Dungy dodged the minefields, and told a compelling story about how, as Colts' coach, he'd brought in a guy who'd spent seven years in prison for vehicular homicide to talk to his players. "I said, 'You've got to tell this story to my team, because I'm looking for different voices, different ways to get that across."

That sombre story relieved Costas of any duty to finger wave. He escaped to a commercial break, his e-mail account saved from being inundated a second week.

Broadway Joe weighs in: We now know who Joe Namath thinks should be the QB of his New York Jets.

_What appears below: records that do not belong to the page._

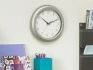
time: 10:11
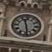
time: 11:28
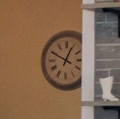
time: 12:49
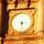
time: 3:28
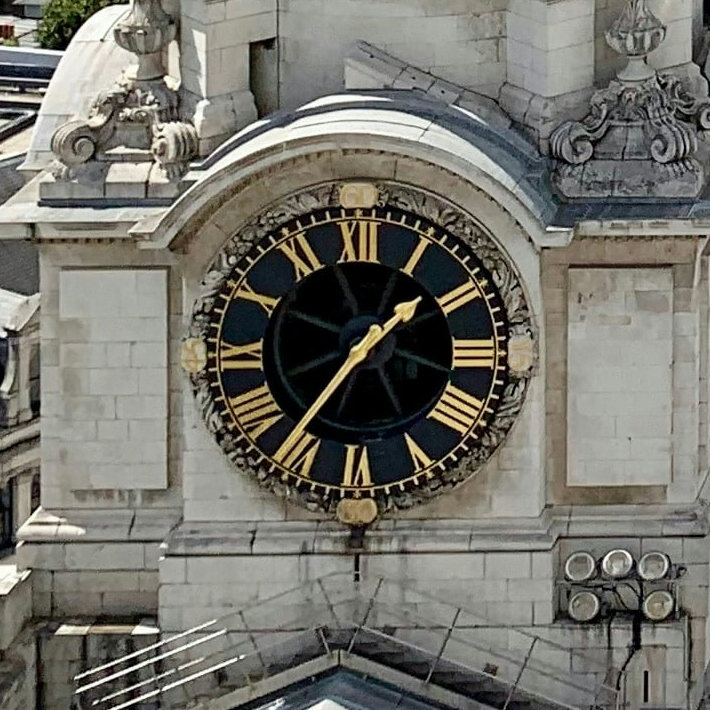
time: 1:36
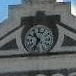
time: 10:34
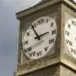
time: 2:54
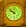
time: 9:51
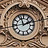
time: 1:56
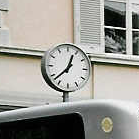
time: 12:37
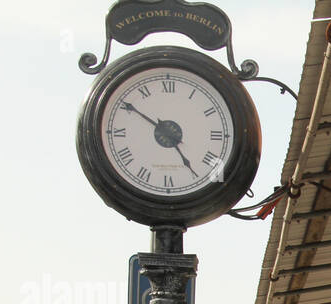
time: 4:50
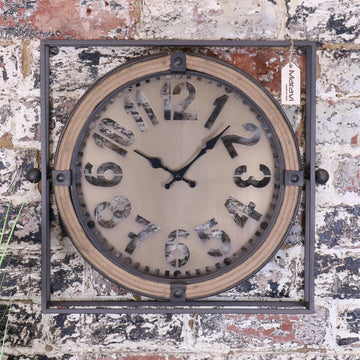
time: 10:07
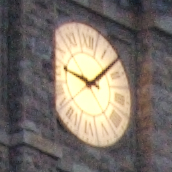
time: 9:07
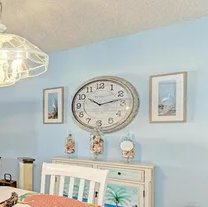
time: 10:12
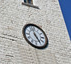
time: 4:57
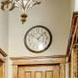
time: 10:07
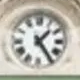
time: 1:24
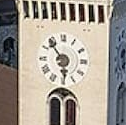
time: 5:53
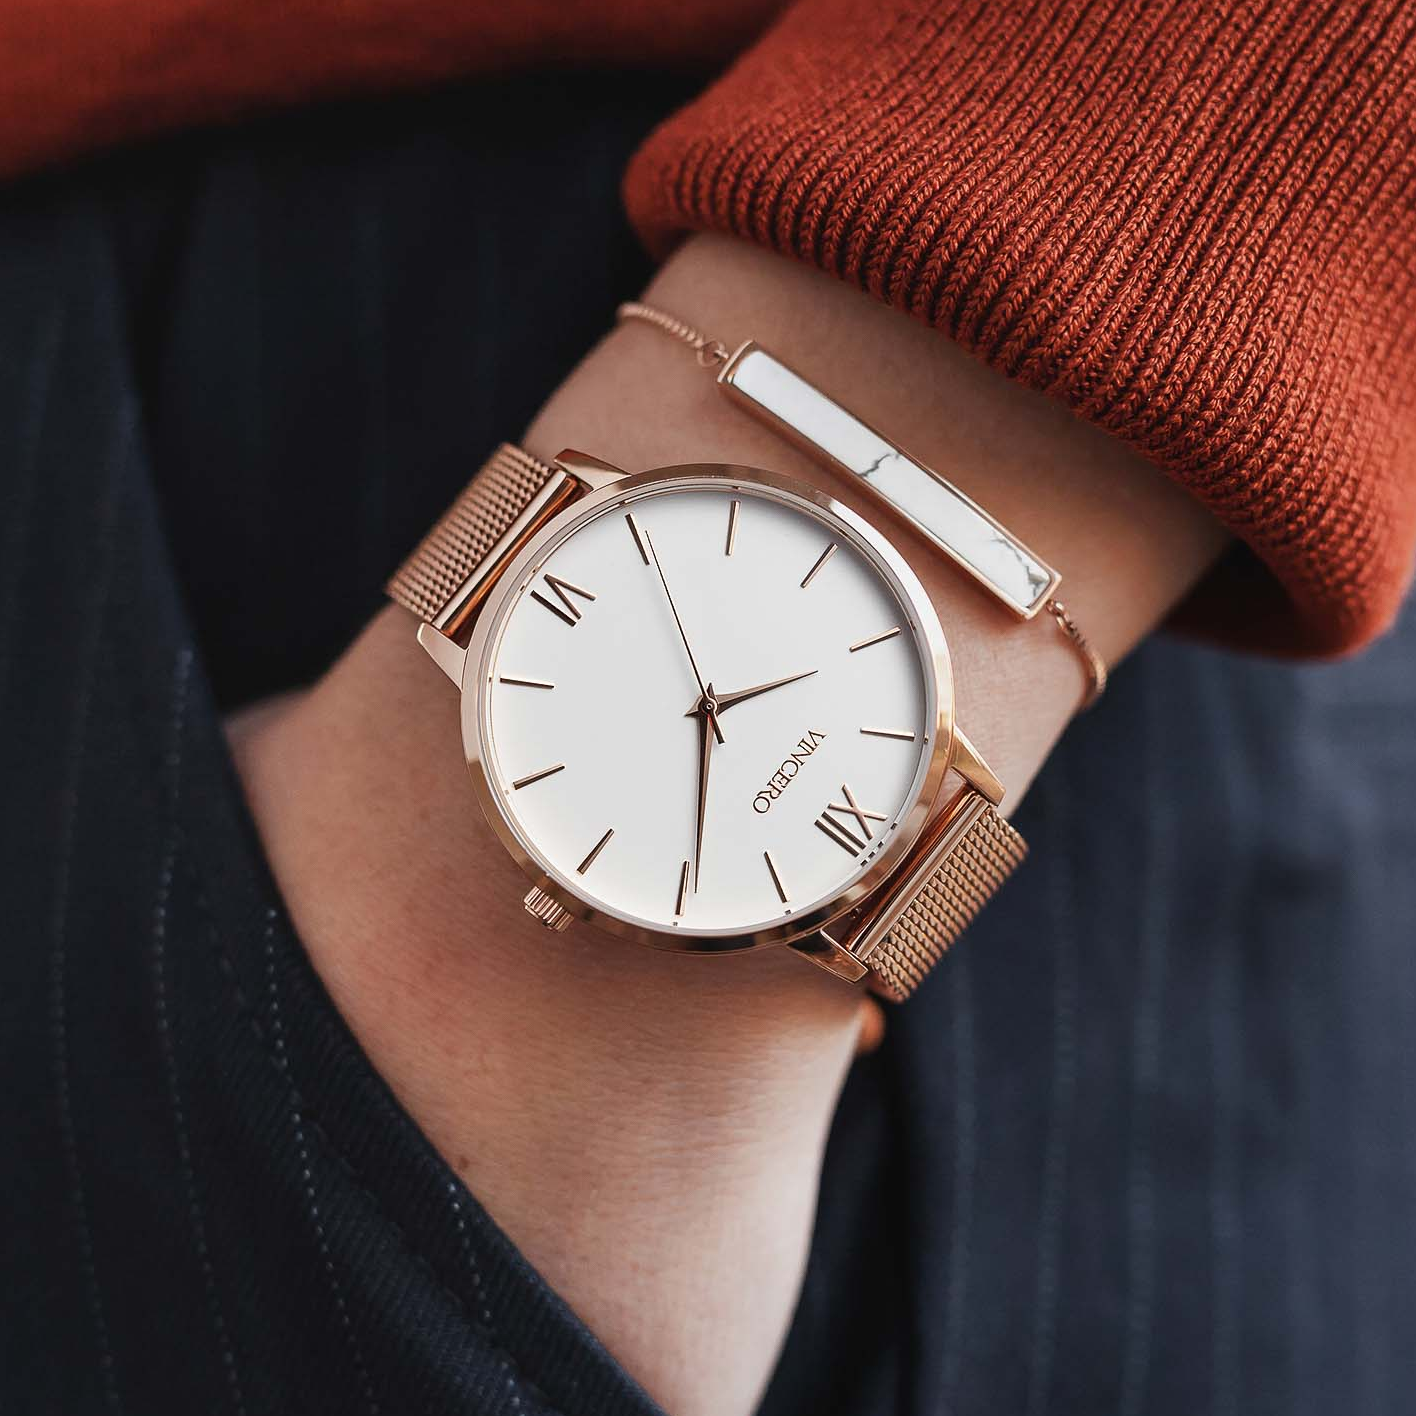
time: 2:29
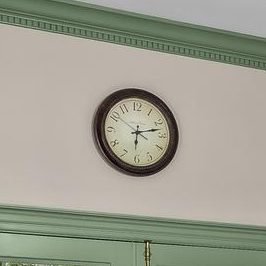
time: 6:12
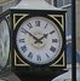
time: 1:51
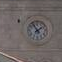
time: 1:54
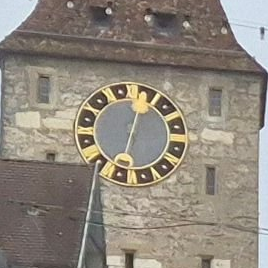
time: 12:32
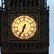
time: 6:34
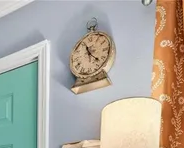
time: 11:21
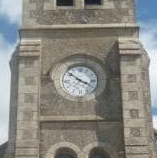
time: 3:51
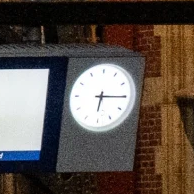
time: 6:15
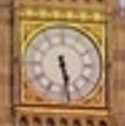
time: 5:28
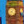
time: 8:21
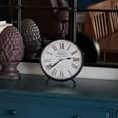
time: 2:38
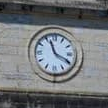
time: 11:19
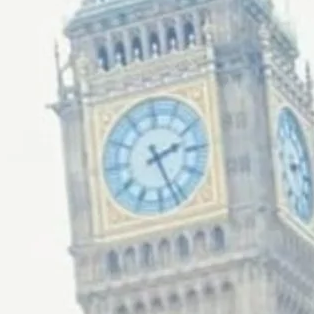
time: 2:26
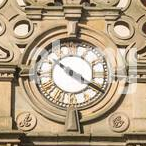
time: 10:20
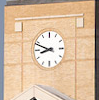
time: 8:48
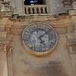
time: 5:08
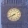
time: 7:40
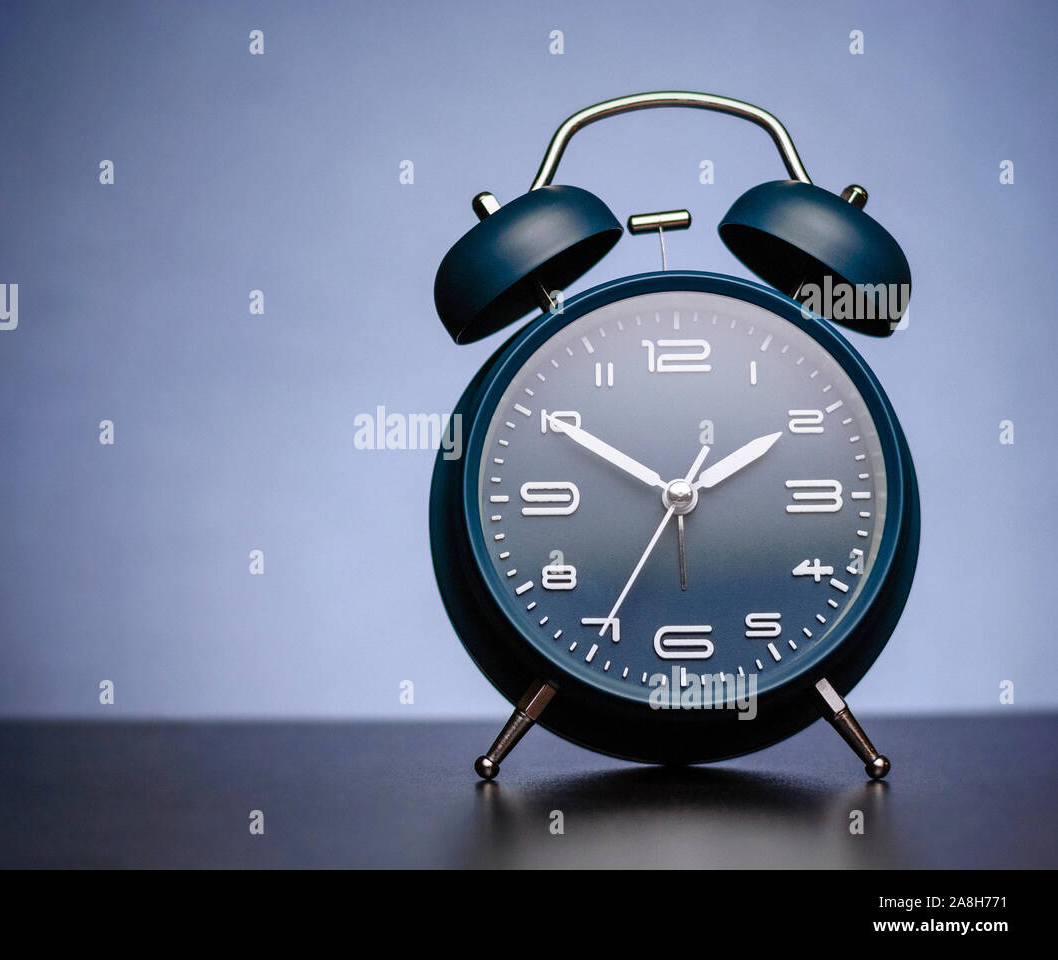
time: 1:50
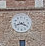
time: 3:42
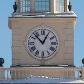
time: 12:52
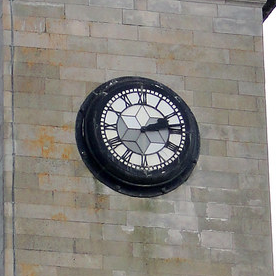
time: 2:13
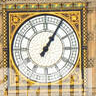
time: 1:05
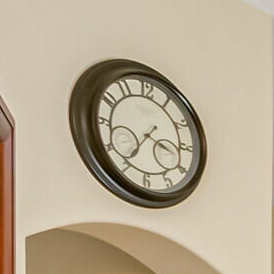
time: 3:35
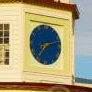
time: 7:12
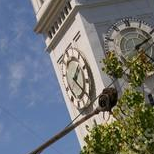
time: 1:20
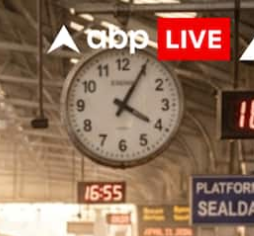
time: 4:04
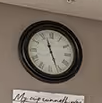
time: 11:26
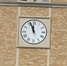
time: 11:56
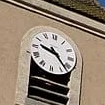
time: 9:22
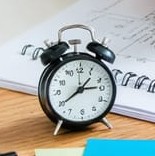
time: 2:39
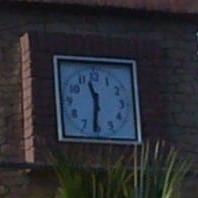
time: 11:31
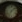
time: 7:08
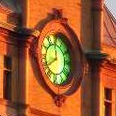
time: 11:40
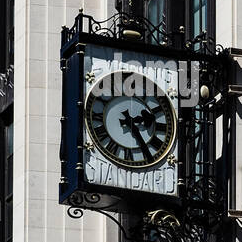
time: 2:23
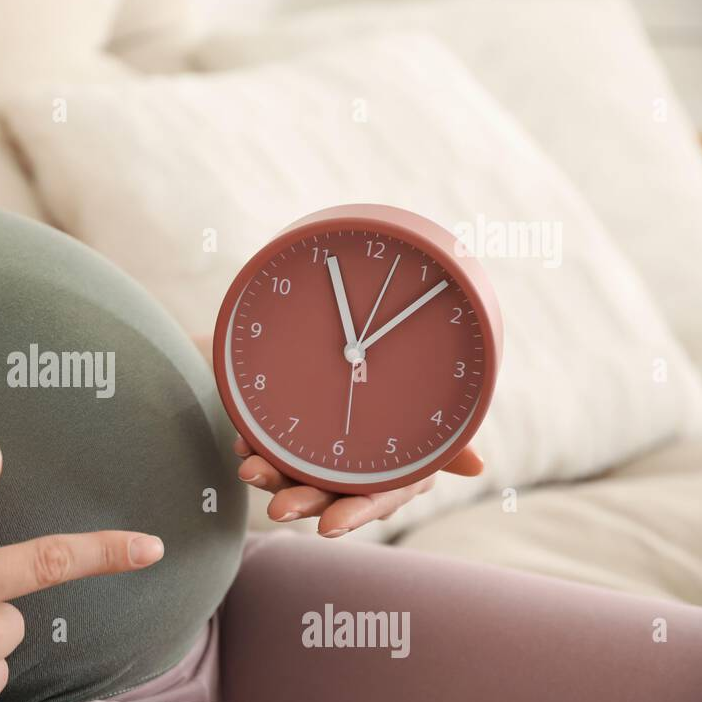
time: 11:07
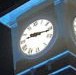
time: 9:16
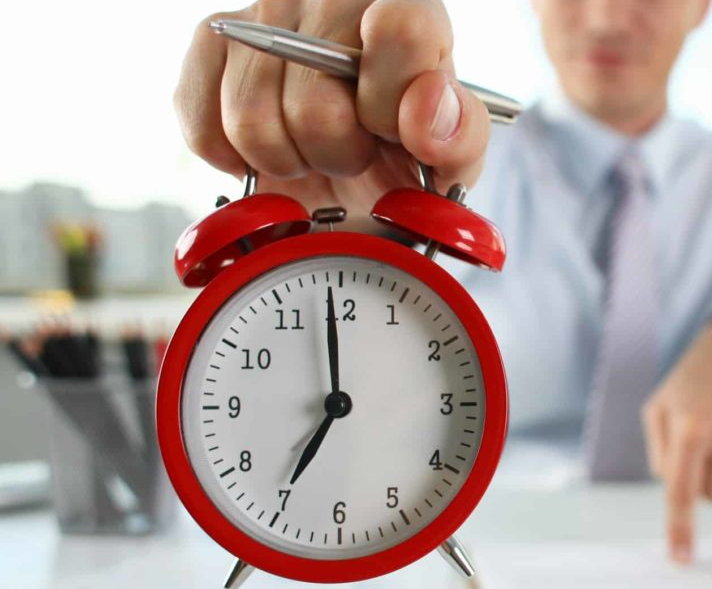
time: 6:59
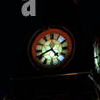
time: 4:40
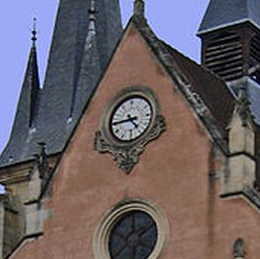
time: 4:44
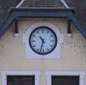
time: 10:32
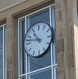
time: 10:47
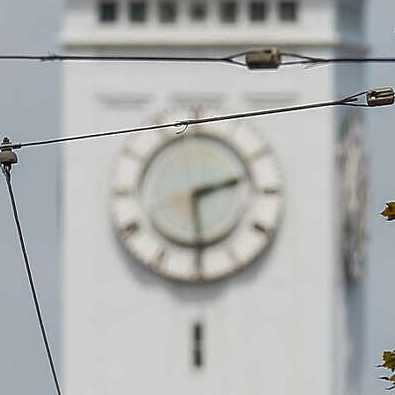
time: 2:29
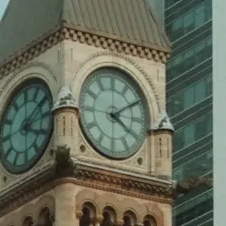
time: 4:09
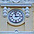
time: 2:58
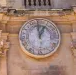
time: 12:59
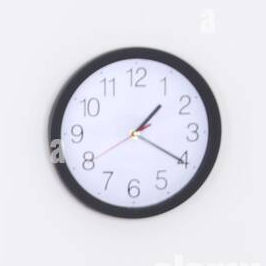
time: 1:20
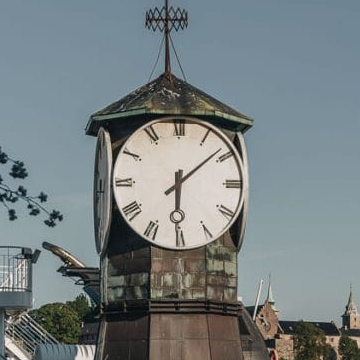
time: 6:08
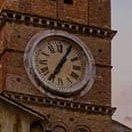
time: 7:05
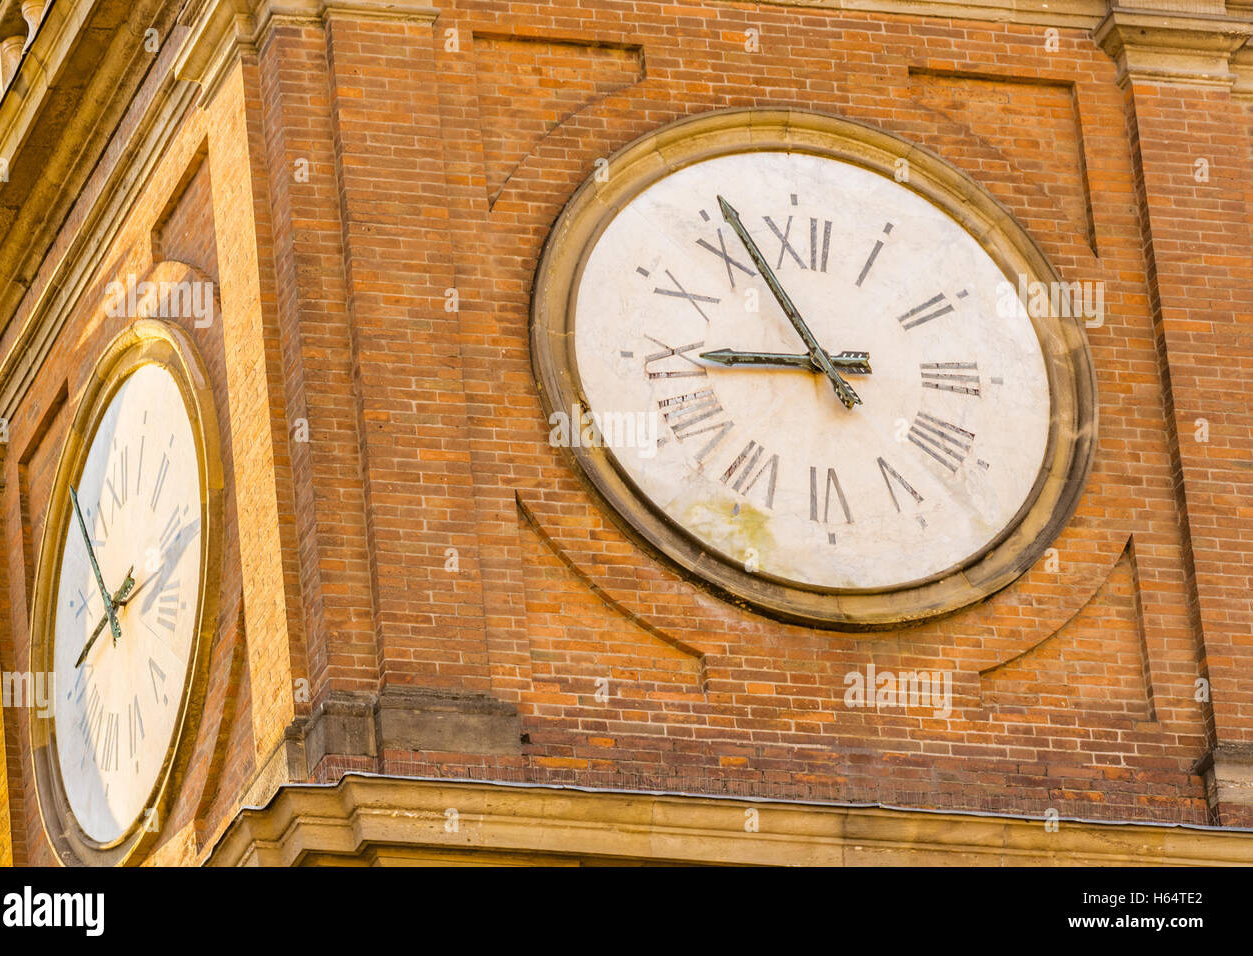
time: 8:55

"@RealJoeNamath I don't care if Jacksonville is Tebow's home town, I believe we have a better chance of winning with McElroy replacing Sanchez."

Just to make Broadway Joe happy, the Jets head coach Rex Ryan didn't even dress McElroy for the Jags game. Postscript: the Jets won anyway.

Best off-season ever: Things keep getting better and better for the mighty Toronto Blue Jays. The Kansas City Royals, who've built up a fine farm system, hocked a major part of it to Tampa for starting pitchers James Shields and Wade Davis. The Rays get some fine prospects, but the deal is not going to make Tampa better for 2013, at least.

Which is good for Toronto, which has pushed all its chips into the middle of the table.

By the way, what's the matter with those Kansas City Royals? Don't they realize that, under baseball's economics, they can't win as a small market? Don' they understand they need a salary cap to be competitive? Gee, Gary Bettman could have told them that. In a sneering voice.